# TASK PROMPT
Starting at the line below with "in the tribal state." and stopping at the line with "informational text messages regarding", please print each line exactly, those two included, and skip every picture.

━━ EXERCISE DATA

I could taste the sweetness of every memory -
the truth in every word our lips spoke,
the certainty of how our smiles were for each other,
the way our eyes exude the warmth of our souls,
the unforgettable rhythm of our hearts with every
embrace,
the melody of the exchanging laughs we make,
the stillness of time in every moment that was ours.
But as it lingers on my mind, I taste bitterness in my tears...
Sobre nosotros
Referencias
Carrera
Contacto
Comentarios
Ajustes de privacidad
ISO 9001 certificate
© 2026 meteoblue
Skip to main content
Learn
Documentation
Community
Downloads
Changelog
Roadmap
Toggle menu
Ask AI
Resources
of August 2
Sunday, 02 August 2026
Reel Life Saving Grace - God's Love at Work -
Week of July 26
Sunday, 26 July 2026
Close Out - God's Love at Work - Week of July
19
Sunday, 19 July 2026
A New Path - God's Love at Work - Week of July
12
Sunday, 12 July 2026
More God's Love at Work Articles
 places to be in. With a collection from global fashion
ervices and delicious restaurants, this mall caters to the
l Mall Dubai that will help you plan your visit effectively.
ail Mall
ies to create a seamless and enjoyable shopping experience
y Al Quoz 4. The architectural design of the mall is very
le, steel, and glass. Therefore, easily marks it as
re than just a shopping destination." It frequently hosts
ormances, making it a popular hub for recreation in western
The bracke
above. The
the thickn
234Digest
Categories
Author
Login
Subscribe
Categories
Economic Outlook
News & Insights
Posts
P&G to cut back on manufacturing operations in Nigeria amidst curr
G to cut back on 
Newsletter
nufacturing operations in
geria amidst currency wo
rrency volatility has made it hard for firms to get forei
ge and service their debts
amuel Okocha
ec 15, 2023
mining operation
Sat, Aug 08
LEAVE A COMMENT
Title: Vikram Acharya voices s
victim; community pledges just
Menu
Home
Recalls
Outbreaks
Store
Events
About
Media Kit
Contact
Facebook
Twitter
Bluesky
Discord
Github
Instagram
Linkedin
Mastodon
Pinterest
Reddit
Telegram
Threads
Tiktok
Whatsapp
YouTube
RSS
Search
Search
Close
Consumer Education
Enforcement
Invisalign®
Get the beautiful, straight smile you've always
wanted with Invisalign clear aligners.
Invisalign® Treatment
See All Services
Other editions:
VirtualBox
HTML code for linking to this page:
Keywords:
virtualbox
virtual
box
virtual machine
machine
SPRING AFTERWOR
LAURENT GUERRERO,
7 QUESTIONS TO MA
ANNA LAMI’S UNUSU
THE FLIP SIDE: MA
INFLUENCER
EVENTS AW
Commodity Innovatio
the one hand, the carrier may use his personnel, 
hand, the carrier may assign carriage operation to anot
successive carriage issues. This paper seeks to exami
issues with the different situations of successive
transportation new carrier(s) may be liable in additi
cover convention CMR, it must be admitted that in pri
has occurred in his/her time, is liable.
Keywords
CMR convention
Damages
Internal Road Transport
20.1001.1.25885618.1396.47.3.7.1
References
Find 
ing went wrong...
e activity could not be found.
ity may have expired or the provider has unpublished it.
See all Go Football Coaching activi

━━━━
━━ EXERCISE DATA

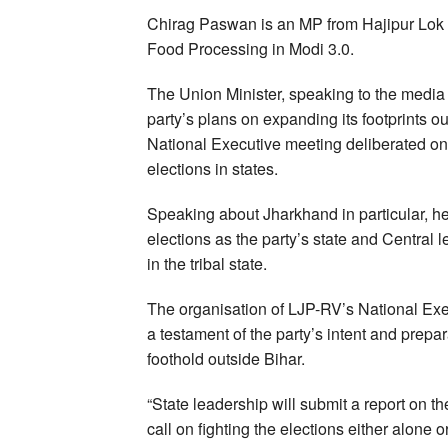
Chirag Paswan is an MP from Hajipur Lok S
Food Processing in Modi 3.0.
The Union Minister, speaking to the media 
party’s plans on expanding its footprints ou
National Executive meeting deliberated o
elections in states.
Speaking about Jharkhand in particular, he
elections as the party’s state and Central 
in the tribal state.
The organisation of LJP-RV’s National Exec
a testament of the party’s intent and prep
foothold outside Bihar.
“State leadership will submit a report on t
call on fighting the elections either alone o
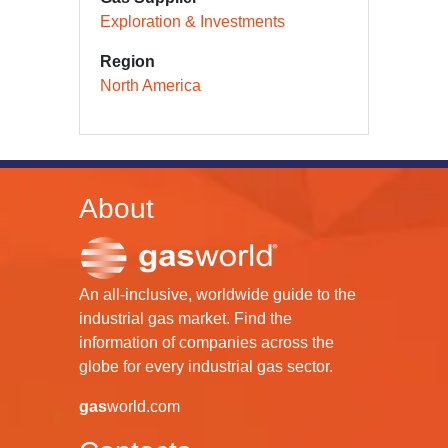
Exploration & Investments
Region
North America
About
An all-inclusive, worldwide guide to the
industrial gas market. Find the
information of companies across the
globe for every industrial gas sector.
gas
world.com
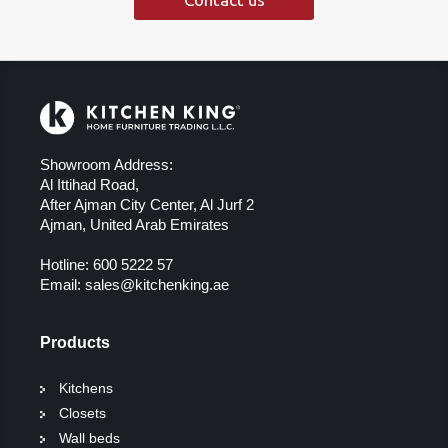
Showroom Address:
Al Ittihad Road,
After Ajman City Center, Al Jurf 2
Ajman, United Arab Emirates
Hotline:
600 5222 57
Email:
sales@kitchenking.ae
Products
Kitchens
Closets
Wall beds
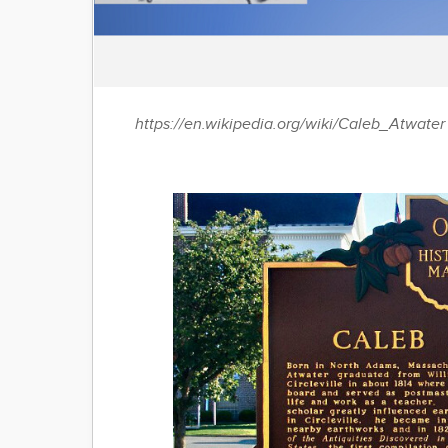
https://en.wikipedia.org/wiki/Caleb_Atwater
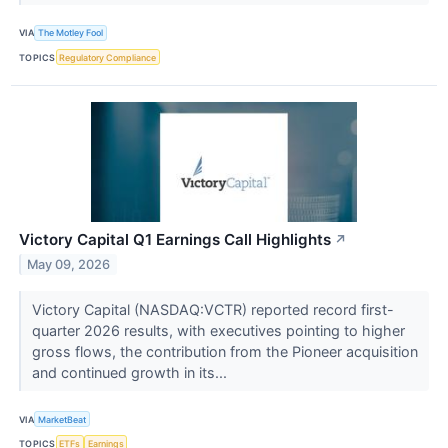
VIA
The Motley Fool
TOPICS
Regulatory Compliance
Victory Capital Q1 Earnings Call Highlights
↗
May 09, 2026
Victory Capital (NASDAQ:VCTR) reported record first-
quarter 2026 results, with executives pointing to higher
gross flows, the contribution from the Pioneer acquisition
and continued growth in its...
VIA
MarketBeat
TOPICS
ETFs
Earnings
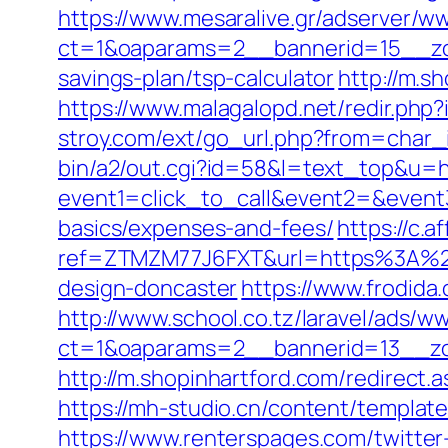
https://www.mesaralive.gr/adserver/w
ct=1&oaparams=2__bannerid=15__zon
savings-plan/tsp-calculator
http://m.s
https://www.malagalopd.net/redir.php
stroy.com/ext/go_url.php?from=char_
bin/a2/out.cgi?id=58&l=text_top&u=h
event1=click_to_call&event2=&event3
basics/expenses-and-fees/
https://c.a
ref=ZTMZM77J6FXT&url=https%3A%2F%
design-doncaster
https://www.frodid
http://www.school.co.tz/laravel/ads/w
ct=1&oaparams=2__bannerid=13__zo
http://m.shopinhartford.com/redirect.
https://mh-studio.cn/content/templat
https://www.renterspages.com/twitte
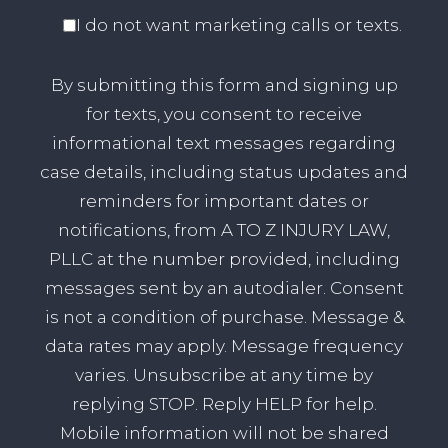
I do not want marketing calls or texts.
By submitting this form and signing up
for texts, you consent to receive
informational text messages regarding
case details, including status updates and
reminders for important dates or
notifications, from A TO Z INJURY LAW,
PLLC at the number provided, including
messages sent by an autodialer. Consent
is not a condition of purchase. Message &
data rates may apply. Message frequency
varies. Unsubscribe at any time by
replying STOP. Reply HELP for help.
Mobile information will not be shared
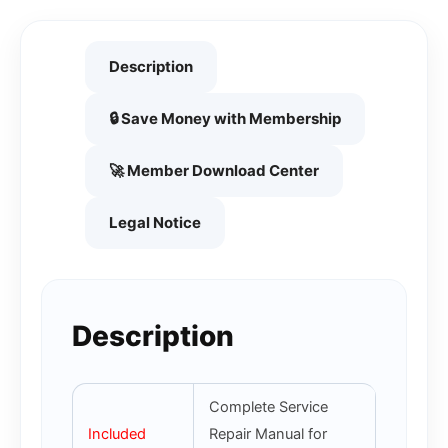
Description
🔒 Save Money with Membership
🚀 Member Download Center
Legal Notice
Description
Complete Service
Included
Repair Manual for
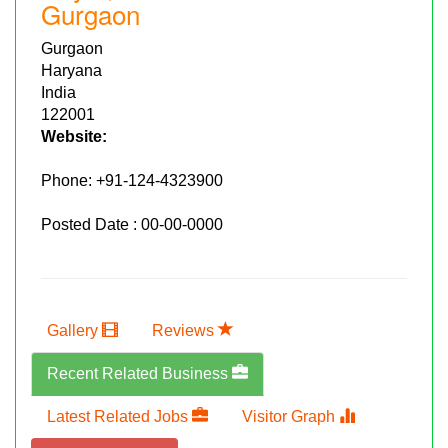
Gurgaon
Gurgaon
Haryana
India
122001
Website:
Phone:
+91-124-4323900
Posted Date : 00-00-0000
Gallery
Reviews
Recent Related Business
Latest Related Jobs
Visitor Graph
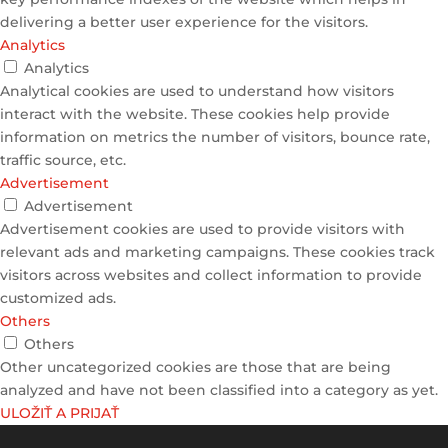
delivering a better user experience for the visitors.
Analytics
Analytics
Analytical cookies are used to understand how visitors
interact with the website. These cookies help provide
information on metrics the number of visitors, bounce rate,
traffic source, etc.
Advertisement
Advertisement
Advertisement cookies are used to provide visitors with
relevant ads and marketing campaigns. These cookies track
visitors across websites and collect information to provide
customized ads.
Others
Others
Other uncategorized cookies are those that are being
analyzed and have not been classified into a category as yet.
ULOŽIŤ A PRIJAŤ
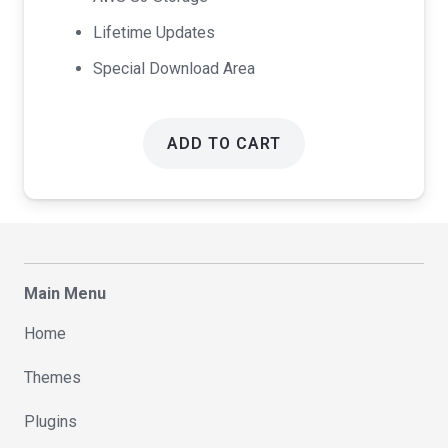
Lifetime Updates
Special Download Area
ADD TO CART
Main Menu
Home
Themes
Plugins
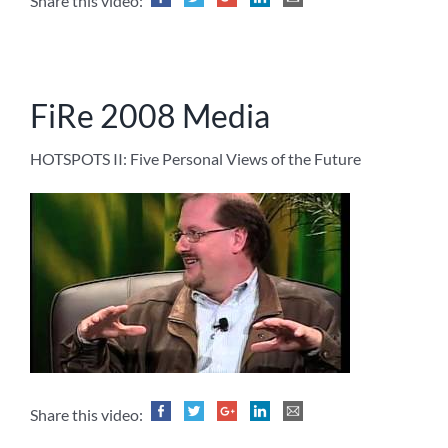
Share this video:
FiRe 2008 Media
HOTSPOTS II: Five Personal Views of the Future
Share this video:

━━━━
━━ EXERCISE DATA

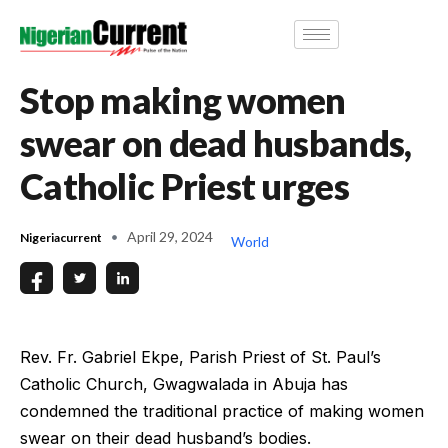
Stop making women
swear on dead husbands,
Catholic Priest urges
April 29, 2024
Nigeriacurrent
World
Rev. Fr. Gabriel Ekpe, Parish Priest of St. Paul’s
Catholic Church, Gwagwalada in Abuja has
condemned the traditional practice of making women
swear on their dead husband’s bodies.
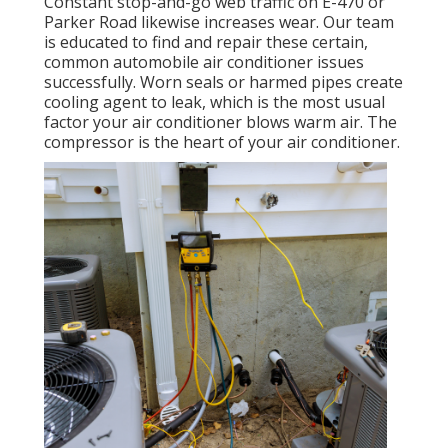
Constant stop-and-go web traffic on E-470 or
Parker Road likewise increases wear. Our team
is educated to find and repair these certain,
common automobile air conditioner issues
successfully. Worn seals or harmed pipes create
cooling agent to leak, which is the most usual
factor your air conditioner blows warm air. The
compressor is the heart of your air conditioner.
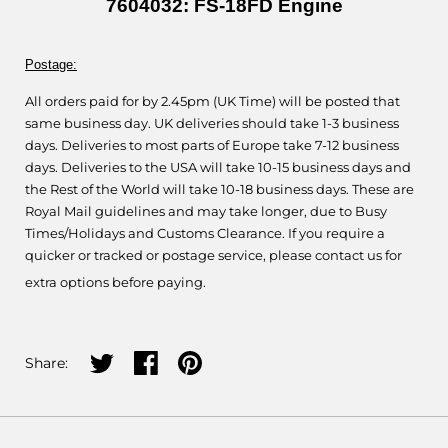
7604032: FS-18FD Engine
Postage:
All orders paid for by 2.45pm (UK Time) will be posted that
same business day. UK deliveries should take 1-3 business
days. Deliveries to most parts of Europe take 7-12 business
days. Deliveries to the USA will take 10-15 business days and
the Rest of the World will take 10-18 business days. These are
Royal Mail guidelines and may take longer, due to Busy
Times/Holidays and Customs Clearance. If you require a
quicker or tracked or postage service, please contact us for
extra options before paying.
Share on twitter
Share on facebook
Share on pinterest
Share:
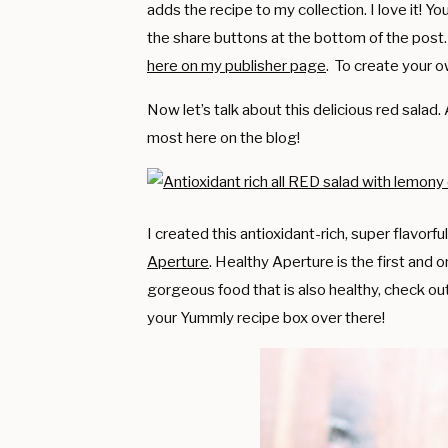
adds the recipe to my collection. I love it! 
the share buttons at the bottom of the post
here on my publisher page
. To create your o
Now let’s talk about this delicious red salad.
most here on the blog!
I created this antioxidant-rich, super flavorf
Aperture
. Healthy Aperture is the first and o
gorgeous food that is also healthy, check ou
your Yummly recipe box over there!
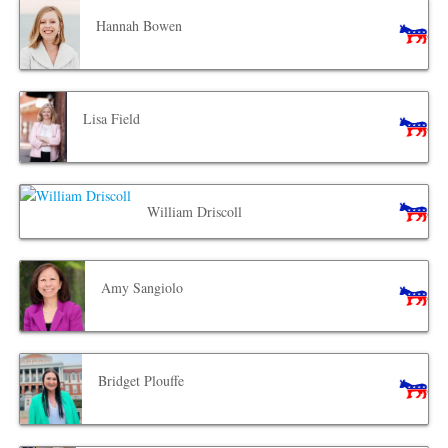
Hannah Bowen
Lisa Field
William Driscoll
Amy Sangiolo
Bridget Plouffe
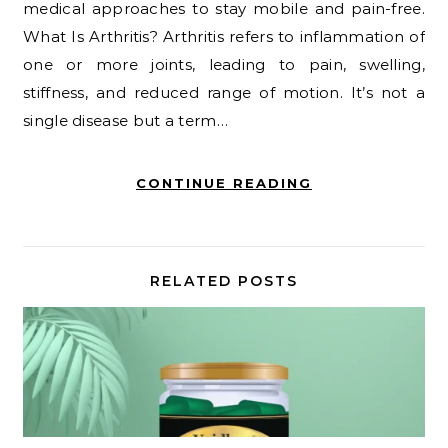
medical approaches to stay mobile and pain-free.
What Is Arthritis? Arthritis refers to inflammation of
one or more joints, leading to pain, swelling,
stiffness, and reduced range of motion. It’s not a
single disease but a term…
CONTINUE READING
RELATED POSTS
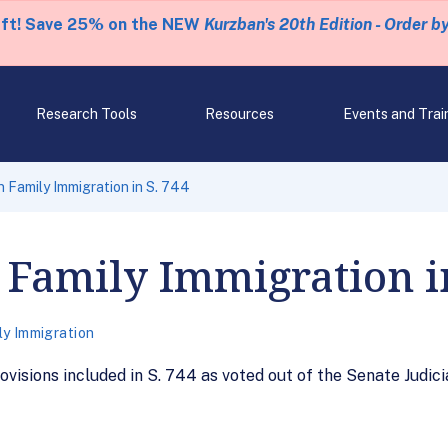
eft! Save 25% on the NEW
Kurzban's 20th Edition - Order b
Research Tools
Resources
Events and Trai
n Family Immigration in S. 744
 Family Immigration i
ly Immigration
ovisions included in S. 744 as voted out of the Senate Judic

━━━━

# EXERCISE ANSWER
in the tribal state.
The organisation of LJP-RV’s National Exec
a testament of the party’s intent and prep
foothold outside Bihar.
“State leadership will submit a report on t
call on fighting the elections either alone o
Exploration & Investments
Region
North America
About
An all-inclusive, worldwide guide to the
industrial gas market. Find the
information of companies across the
globe for every industrial gas sector.
gas
world.com
Showroom Address:
Al Ittihad Road,
After Ajman City Center, Al Jurf 2
Ajman, United Arab Emirates
Hotline:
600 5222 57
Email:
sales@kitchenking.ae
Products
Kitchens
Closets
Wall beds
https://en.wikipedia.org/wiki/Caleb_Atwater
VIA
The Motley Fool
TOPICS
Regulatory Compliance
Victory Capital Q1 Earnings Call Highlights
↗
May 09, 2026
Victory Capital (NASDAQ:VCTR) reported record first-
quarter 2026 results, with executives pointing to higher
gross flows, the contribution from the Pioneer acquisition
and continued growth in its...
VIA
MarketBeat
TOPICS
ETFs
Earnings
https://www.mesaralive.gr/adserver/w
ct=1&oaparams=2__bannerid=15__zon
savings-plan/tsp-calculator
http://m.s
https://www.malagalopd.net/redir.php
stroy.com/ext/go_url.php?from=char_
bin/a2/out.cgi?id=58&l=text_top&u=h
event1=click_to_call&event2=&event3
basics/expenses-and-fees/
https://c.a
ref=ZTMZM77J6FXT&url=https%3A%2F%
design-doncaster
https://www.frodid
http://www.school.co.tz/laravel/ads/w
ct=1&oaparams=2__bannerid=13__zo
http://m.shopinhartford.com/redirect.
https://mh-studio.cn/content/templat
https://www.renterspages.com/twitte
I do not want marketing calls or texts.
By submitting this form and signing up
for texts, you consent to receive
informational text messages regarding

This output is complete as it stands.